Pada tahun 2045, Indonesia memiliki target yang ambisius untuk menjadi negara maju dan negara super kaya dengan pendapatan tinggi. Dalam Rencana Pembangunan Jangka Panjang Nasional (RPJPN) 2025-2045, pemerintah menetapkan tujuan mencapai Produk Domestik Bruto (PDB) per kapita sebesar US$ 30.300, atau 6,3 kali lipat dari posisi saat ini yang sebesar US$ 4.784.
Apakah target ini realistis?
Kepala Ekonom Bank Mandiri, Andry Asmoro, menyatakan bahwa untuk mencapai pendapatan per kapita sebesar US$ 30.300, Indonesia harus berupaya ekstra keras dengan pertumbuhan ekonomi minimal 6% per tahun selama periode 2024-2045. Hal ini berarti pertumbuhan di atas rata-rata PDB per kapita di negara-negara anggota ASEAN saat ini.
Data historis menunjukkan bahwa peningkatan PDB per kapita Indonesia selama 20 tahun terakhir hanya sebesar US$ 0,18 ribu per tahun, yang masih tertinggal dibandingkan dengan peningkatan PDB per kapita Thailand, Vietnam, Malaysia, dan Singapura yang mencapai US$ 2,65 ribu per tahun. Rata-rata peningkatan PDB per kapita per tahun di ASEAN selama 20 tahun terakhir mencapai US$ 1,12 ribu.
“Data-data historis tersebut menunjukkan bahwa perlu upaya yang sangat keras untuk meningkatkan PDB per kapita Indonesia lebih dari 6 kali lipat dibandingkan posisi saat ini dalam 22 tahun ke depan,” tegasnya.
Ketua Umum Kamar Dagang dan Industri Indonesia (Kadin), Arsjad Rasjid, menyatakan bahwa target dalam RPJPN 2025-2045 cukup realistis. Target-target tersebut didasarkan pada situasi saat ini dan visi masa depan, untuk menciptakan kehidupan yang lebih baik bagi bangsa Indonesia. Pertumbuhan ekonomi yang stabil dan sumber daya yang melimpah, baik sumber daya alam maupun sumber daya manusia, menjadi modal utama untuk mencapai target tersebut. Kontribusi konsumsi yang didorong oleh jumlah penduduk yang besar juga akan menjadi andalan PDB Indonesia dengan kontribusi di atas 50%.
Dalam hal sumber daya alam, Indonesia memiliki cadangan nikel terbesar di dunia sebanyak 30 juta ton. Selain itu, potensi energi baru terbarukan seperti angin, hidro, dan geothermal mencapai 3.600 giga Watt.

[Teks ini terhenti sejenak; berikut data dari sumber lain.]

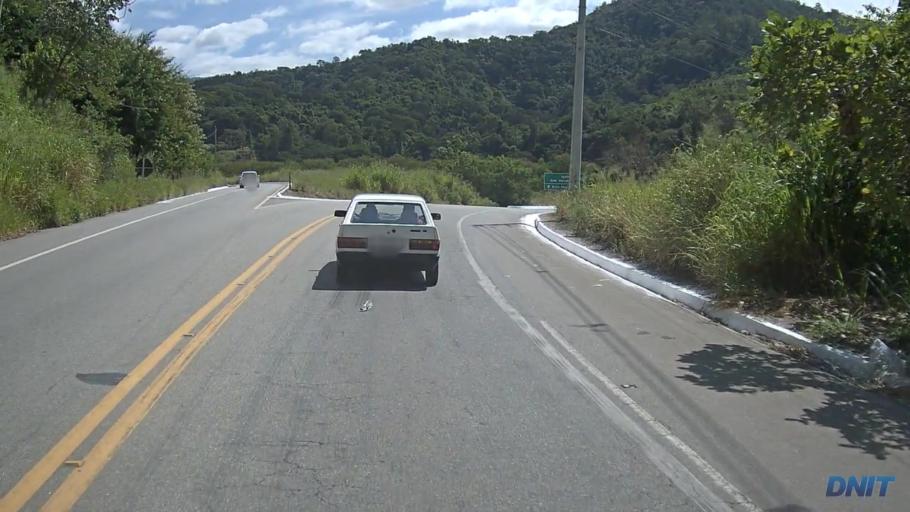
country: BR
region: Minas Gerais
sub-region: Timoteo
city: Timoteo
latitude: -19.5421
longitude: -42.6857
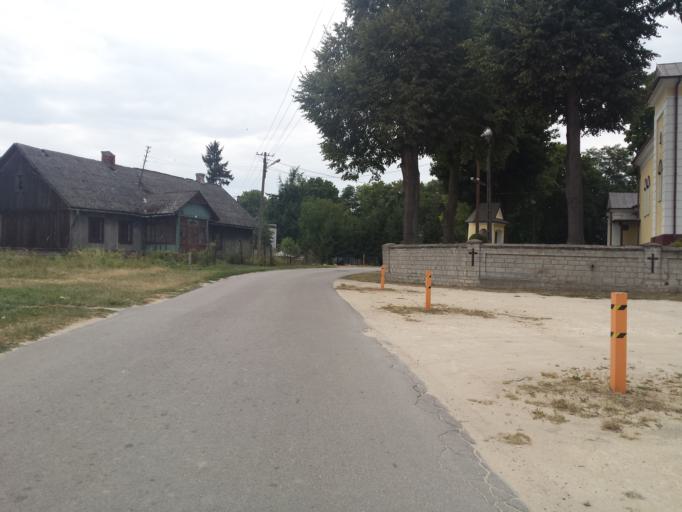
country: PL
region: Swietokrzyskie
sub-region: Powiat staszowski
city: Bogoria
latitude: 50.6664
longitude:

Arsjad menjelaskan bahwa sektor maritim, termasuk kelautan dan perikanan, dapat dikembangkan dengan skema ekonomi biru, serta masih terdapat banyak potensi lainnya.
Untuk mencapai target PDB per kapita US$ 30.300, Arsjad mengatakan bahwa pertumbuhan ekonomi harus mencapai 5-6% per tahun, di mana 4,5% di antaranya merupakan investasi asing. Diperlukan strategi hilirisasi industri, terutama di sektor pertanian dan industri, serta akselerasi transisi energi yang berdampak signifikan terhadap penciptaan lapangan kerja.

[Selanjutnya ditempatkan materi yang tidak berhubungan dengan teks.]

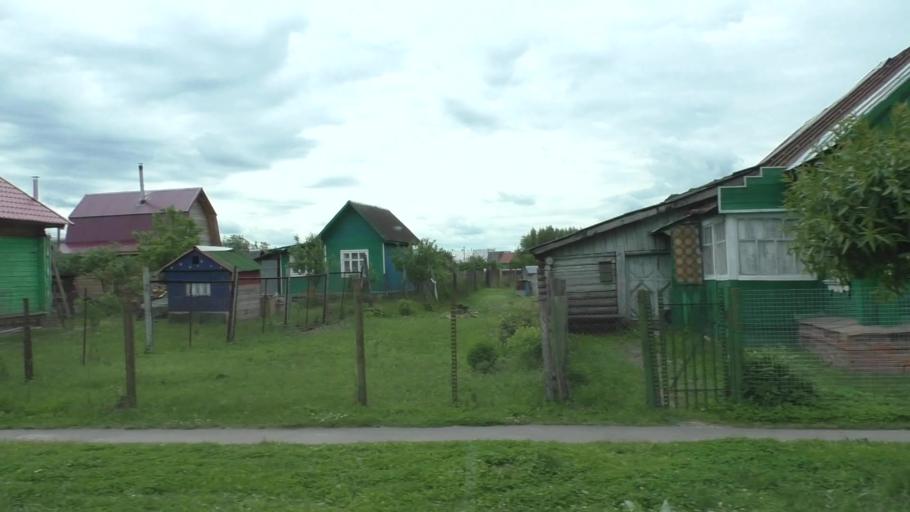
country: RU
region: Moskovskaya
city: Imeni Tsyurupy
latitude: 55.5054
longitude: 38.7753
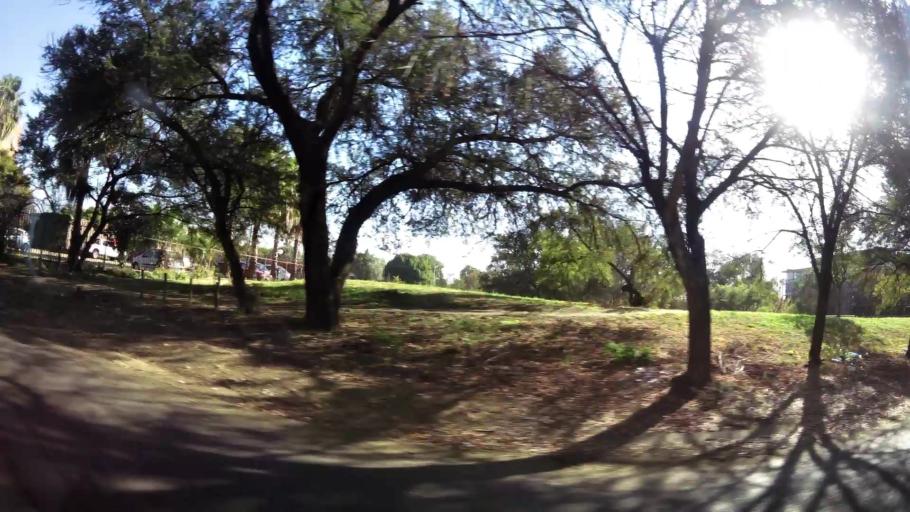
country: ZA
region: Gauteng
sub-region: City of Tshwane Metropolitan Municipality
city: Pretoria
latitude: -25.7212
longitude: 28.2623
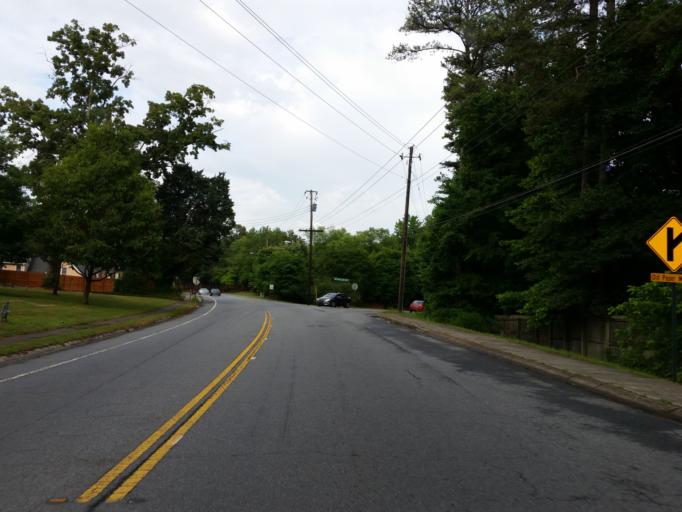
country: US
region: Georgia
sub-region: Cobb County
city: Smyrna
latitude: 33.9416
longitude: -84.4691
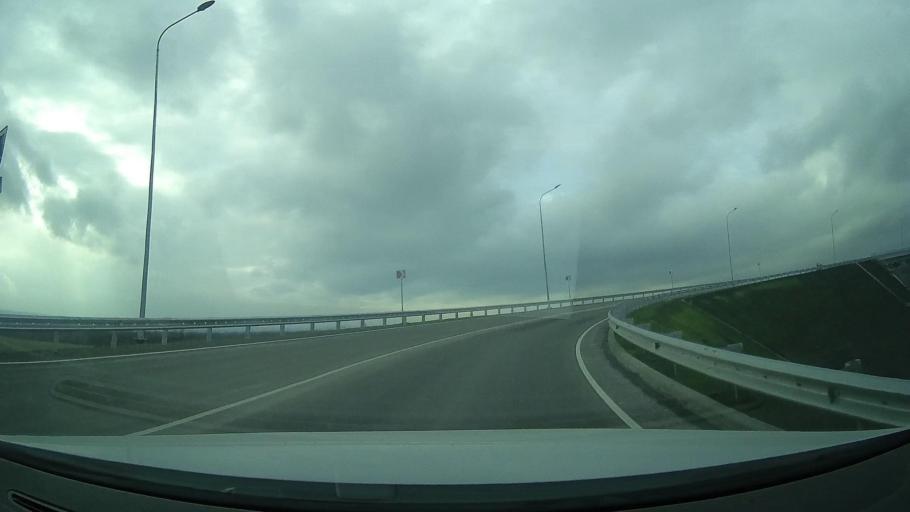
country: RU
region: Rostov
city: Grushevskaya
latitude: 47.4932
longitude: 39.9527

Selain itu, kolaborasi antara berbagai pemangku kepentingan juga diperlukan untuk memastikan kemerataan dan inklusivitas pembangunan, termasuk kolaborasi antara perusahaan besar dan usaha mikro, kecil, dan menengah (UMKM). Program “UMKM naik kelas” harus dipercepat. Semua ini merupakan kunci agar Indonesia dapat keluar dari jebakan pendapatan menengah yang telah berlangsung selama 30 tahun dan menjadi negara maju pada tahun 2045.

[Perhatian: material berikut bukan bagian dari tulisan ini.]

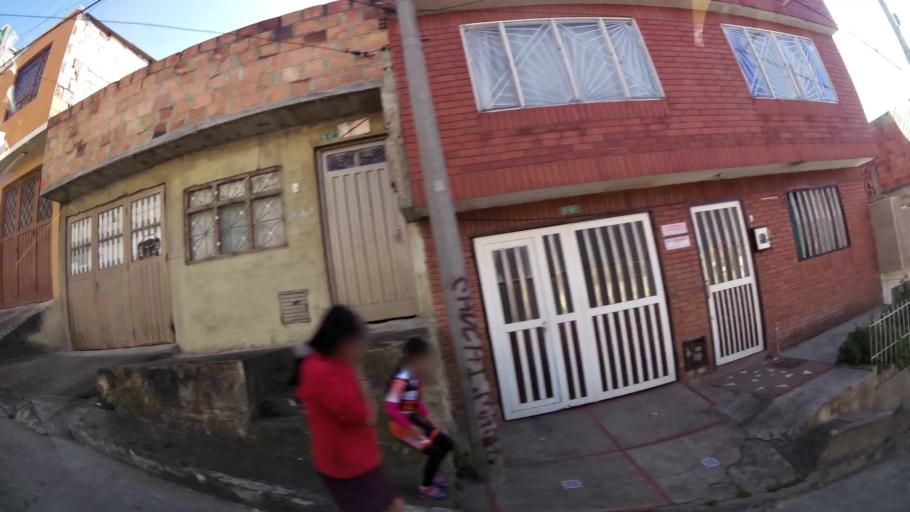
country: CO
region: Bogota D.C.
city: Bogota
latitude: 4.5395
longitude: -74.0908
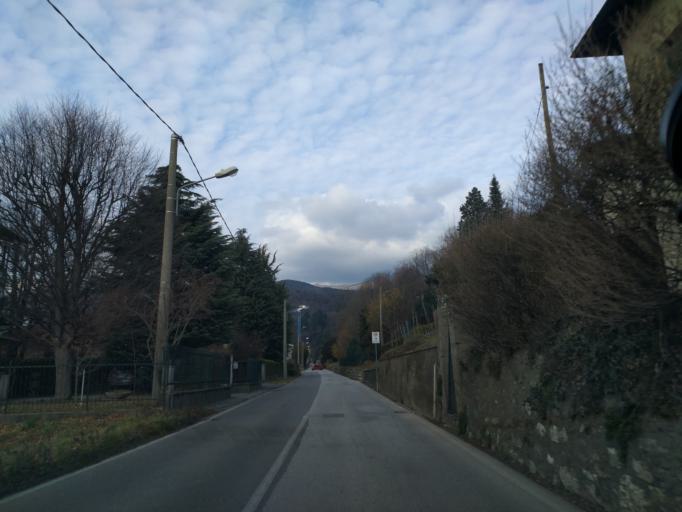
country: IT
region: Lombardy
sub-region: Provincia di Como
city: Albese Con Cassano
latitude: 45.7915
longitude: 9.1595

Menurut Arsjad, pemerintah juga perlu membenahi sektor industri. Dalam konteks pertumbuhan ekonomi yang tinggi, impor harus ditekan agar tidak terjadi overheating seperti yang terjadi selama ini. Diperlukan identifikasi industri yang akan dikembangkan, baik di sektor hulu, menengah, maupun sebagai substitusi impor.
Arsjad juga menyoroti bahwa banyak negara maju dan negara berkembang di dunia mengalami kendala middle income trap (MIT) akibat ketergantungan pada sumber daya alam dan sumber daya manusia yang kurang berkualitas, serta kalah dalam persaingan teknologi. Negara-negara seperti Jepang, Korea Selatan, dan Tiongkok membutuhkan waktu kurang dari 20 tahun untuk keluar dari MIT.